• Exercise
Gather every line in the items that contains the string "中国公众传媒", and copy each one in full.

• Records for this task
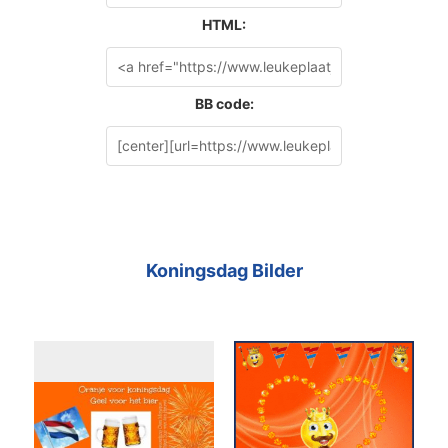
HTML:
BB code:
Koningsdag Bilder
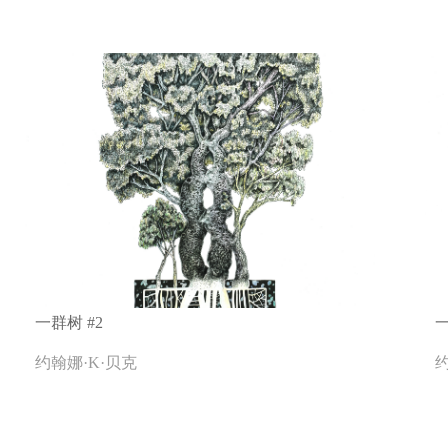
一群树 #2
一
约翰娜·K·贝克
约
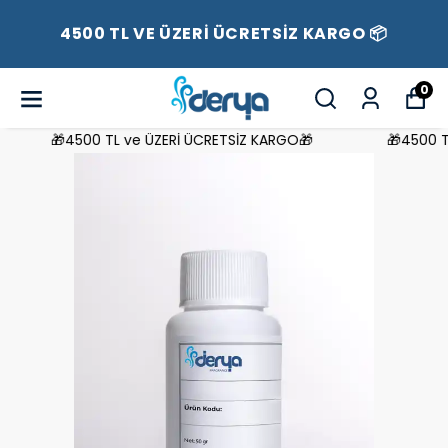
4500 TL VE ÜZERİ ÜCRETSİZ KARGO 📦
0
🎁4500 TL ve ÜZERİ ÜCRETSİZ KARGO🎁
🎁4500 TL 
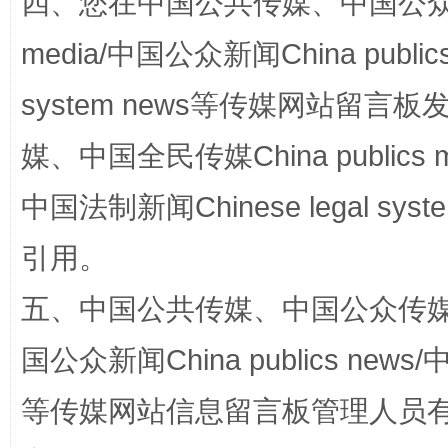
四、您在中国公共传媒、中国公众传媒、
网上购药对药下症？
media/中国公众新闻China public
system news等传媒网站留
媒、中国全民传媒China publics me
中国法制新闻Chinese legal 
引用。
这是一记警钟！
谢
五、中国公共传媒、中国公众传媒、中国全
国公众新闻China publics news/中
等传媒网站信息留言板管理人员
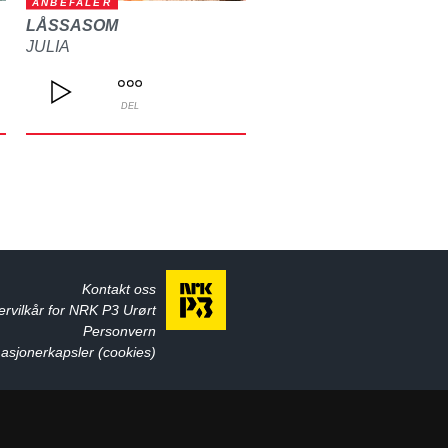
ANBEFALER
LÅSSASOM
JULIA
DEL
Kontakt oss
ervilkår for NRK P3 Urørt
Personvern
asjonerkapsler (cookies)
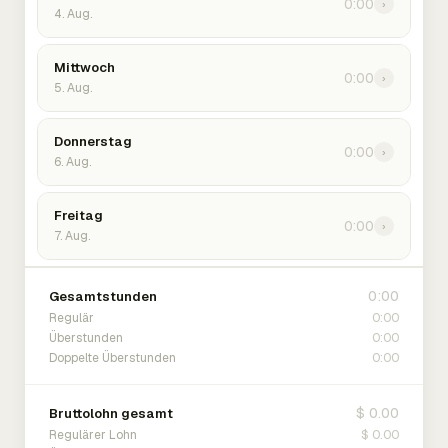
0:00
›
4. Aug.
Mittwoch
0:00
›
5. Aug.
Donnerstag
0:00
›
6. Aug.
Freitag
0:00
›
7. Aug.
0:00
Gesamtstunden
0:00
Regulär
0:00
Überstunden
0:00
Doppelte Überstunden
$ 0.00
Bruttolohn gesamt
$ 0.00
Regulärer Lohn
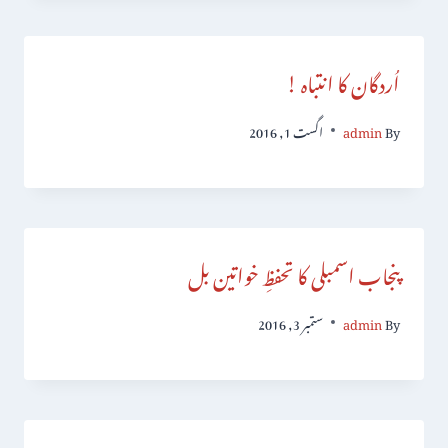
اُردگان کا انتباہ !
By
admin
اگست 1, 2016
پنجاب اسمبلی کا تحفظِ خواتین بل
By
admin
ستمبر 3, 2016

• Result of the exercise
四、您在中国公共传媒、中国公众传媒、
五、中国公共传媒、中国公众传媒、中国全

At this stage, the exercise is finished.